O sucesso de Palworld em 2024 colocou a Pocketpair sob os holofotes da indústria. O jogo explodiu em vendas, engajamento e debate — tanto pelo seu gameplay quanto pelas polêmicas envolvendo comparações com Pokémon. Mas, enquanto muita gente ainda enxerga o estúdio como um “acidente de sucesso”, a Pocketpair deixa claro: o plano vai muito além de Palworld.
Em entrevista ao site The Game Business, John Buckley, responsável pela área de comunicação e publishing da empresa, afirmou que a Pocketpair continuará financiando jogos de outros estúdios, mesmo sabendo que alguns desses projetos podem simplesmente não dar certo.
“Alguns jogos vão fracassar. Isso faz parte. E tudo bem.”
Essa fala, simples à primeira vista, diz muito sobre o posicionamento que a empresa quer assumir dentro da indústria.
De desenvolvedora a publicadora
Após o sucesso comercial de Palworld, a Pocketpair criou oficialmente a Pocketpair Publishing, um braço dedicado a apoiar financeiramente projetos de outros estúdios — principalmente jogos menores e ideias que dificilmente encontrariam espaço em grandes publishers tradicionais.
A proposta não é comprar estúdios, nem controlar propriedades intelectuais. Segundo Buckley, a ideia é dar suporte sem sufocar a criatividade, permitindo que os desenvolvedores mantenham controle criativo sobre seus projetos.
Essa estratégia já começou a sair do papel. Um dos exemplos é Dead Take, jogo anunciado sob o selo da Pocketpair Publishing, que serve como prova concreta de que o estúdio não está apenas discursando sobre apoio criativo — ele já está colocando dinheiro e estrutura em novos projetos.
Aceitar o fracasso como parte do processo
O ponto mais interessante da entrevista está na naturalidade com que a Pocketpair trata o risco. Buckley deixa claro que a empresa entende que nem todo jogo financiado será um sucesso, e que isso não será motivo para encerrar o investimento em novas ideias.
Essa visão é rara em um mercado cada vez mais avesso a riscos, dominado por sequências, remakes e fórmulas testadas à exaustão. Ao assumir que o fracasso faz parte do caminho, a Pocketpair se aproxima mais de um modelo de incubadora criativa do que de uma publisher tradicional.

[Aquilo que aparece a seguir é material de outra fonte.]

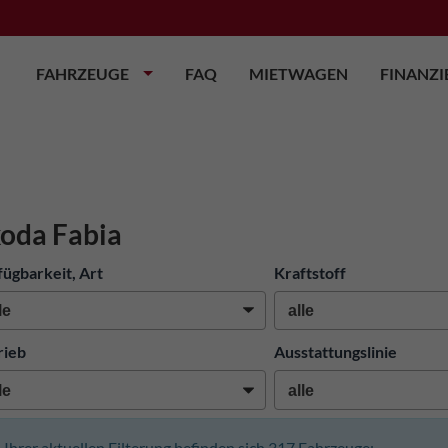
FAHRZEUGE
FAQ
MIETWAGEN
FINANZ
oda Fabia
fügbarkeit, Art
Kraftstoff
rieb
Ausstattungslinie
n Ihrer aktuellen Filterung befinden sich
317
Fahrzeuge:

Claro, isso só é possível porque Palworld gerou uma base financeira sólida. O jogo vendeu milhões de cópias rapidamente e segue em desenvolvimento contínuo, com a versão 1.0 prevista para 2026. Esse fôlego financeiro é o que permite ao estúdio apostar em ideias novas sem depender exclusivamente de retorno imediato.
Um movimento estratégico — e necessário
Não se trata apenas de “boa vontade”. Diversificar investimentos também é uma forma inteligente de evitar que a empresa fique refém de um único sucesso. A história da indústria dos games está cheia de estúdios marcados por um hit que nunca conseguiram se reinventar.
Além disso, existe um fator que não pode ser ignorado: manter a empresa ativa, produtiva e em expansão também ajuda a blindar a marca enquanto a Pocketpair lida com disputas jurídicas em andamento, como o processo movido pela Nintendo. Seguir anunciando jogos, firmando parcerias e investindo no mercado envia uma mensagem clara: o estúdio não está paralisado nem acuado.
Para os desenvolvedores independentes, isso representa uma oportunidade rara: acesso a financiamento sem perder identidade.
O que isso diz sobre o futuro da Pocketpair
A mensagem é clara: Palworld não foi um ponto final, mas um ponto de partida. A Pocketpair quer ser vista como uma empresa que entende o risco criativo e aceita que inovação não nasce em ambientes totalmente controlados.
Se esse modelo vai se sustentar no longo prazo, ainda é cedo para afirmar. Mas, em uma indústria cada vez mais conservadora, a simples disposição de financiar jogos sabendo que alguns vão fracassar já é, por si só, um posicionamento forte.
E talvez seja exatamente disso que o mercado esteja precisando.